MANHATTAN BEACH, Calif. -- The Virginia McMartin Pre-School was torn down Tuesday, more than a decade after alleged child molestations at the nursery sparked the most notorious sex abuse case in U.S. history.
Construction crews in bulldozers razed the one-story property to make way for a three-story office building and an underground parking lot.
The once-prestigious school was closed in January 1984 and has not been owned by the family of school founder Virginia McMartin for years.
Danny Davis, the lawyer for former preschool teacher Raymond Buckey, the sole defendant remaining in the case, acquired the property as part of his legal fees. He then sold it to the current owner, developer Arnold Goldstein.
Goldstein for the last several weeks has been allowing a group of parents sympathetic to the alleged victims in the case to conduct an excavation for additional evidence in the case. Tuesday's razing officially ended that search.
On Friday, a private investigator working with the parents and an archaeologist said the excavation uncovered a 'subterranean opening' and what may be an underground tunnel where some children said they were molested.
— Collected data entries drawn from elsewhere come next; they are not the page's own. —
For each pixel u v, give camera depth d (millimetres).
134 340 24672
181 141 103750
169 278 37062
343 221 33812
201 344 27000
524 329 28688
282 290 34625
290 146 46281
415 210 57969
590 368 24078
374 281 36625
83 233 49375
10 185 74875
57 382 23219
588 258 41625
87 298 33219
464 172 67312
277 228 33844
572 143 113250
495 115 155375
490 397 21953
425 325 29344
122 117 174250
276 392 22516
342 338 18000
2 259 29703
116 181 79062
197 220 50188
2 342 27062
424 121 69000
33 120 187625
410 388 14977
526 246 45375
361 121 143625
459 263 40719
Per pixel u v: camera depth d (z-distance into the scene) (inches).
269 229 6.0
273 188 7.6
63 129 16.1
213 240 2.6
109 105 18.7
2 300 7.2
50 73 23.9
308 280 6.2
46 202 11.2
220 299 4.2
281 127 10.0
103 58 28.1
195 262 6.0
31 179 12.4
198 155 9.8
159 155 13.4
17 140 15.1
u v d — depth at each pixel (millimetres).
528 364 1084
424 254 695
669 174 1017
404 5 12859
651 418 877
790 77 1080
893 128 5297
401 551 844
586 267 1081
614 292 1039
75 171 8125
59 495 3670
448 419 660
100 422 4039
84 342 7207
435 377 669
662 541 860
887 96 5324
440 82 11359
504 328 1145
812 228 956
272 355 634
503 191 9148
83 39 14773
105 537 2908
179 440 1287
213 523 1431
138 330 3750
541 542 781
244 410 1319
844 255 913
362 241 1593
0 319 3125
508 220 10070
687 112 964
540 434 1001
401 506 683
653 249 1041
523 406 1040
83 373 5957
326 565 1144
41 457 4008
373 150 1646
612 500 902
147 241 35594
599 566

'We definitely have a subterranean opening under the foundation of the west classroom,' said Ted Gunderson, a former head of the FBI's Los Angeles office.
In a separate finding, Gunderson said the excavation uncovered what 'may be a tunnel' beneath the school's front bathroom. But he said plumbing pipes were found in the possible tunnel and that may mean it was dug by a utility company.
The alleged victims in the case have said they were molested in secret underground tunnels beneath the school. A similar excavation conducted by the District Attorney's Office several years ago found no evidence of secret tunnels.
The district attorney's office, which is retrying Buckey on eight molestation counts stemming from the alleged sexual abuse of three girls from 1979 until 1983, said the excavation is unrelated to its prosecution.
Jackie McGauley, the parent of a former McMartin student who has remained active in the case, said Tuesday she has mixed emotions about the demolition of the school.
'I'm grateful that it'll be something completely different,' she said. 'Getting rid of this school is like having a boil removed. They'll have to dig way down to remove it. It'll be painful. But, in the end, it'll be gone.'
In another development in the case Tuesday, Joanne Farr, the mother of a former McMartin student, said she formally asked the state Bar to investigate District Attorney Ira Reiner for allegedly trying earlier this month to privately contact Superior Court Judge Stanley Weisberg, who is presiding over Buckey's retrial.
Reiner has said he had an investigator telephone Weisberg in New York merely to set up a conference call with all parties in the case to discuss news reports of plea bargain discussions in the case. It is a violation of legal ethics for one side in a case to communicate with a judge without the other parties being present.
Buckey, 32, and his mother, Peggy McMartin Buckey, 63, were acquitted Jan. 18 of 52 other molestation counts at the first trial in the case. Jurors deadlocked on the eight counts on which Buckey is being retried.
Buckey has steadfastly maintained his innocence.
The first trial, which involved the alleged molestations of 11 children, lasted nearly three years and cost more than $13 million, making it the longest, costliest criminal trial in U.S. history.
The retrial, now in its second month, is expected to last less than a year.
When first filed in 1984, the case also was the largest sex abuse case in U.S. history. But scores of charges and five co-defendants were dismissed prior to the first trial on grounds of insufficient evidence.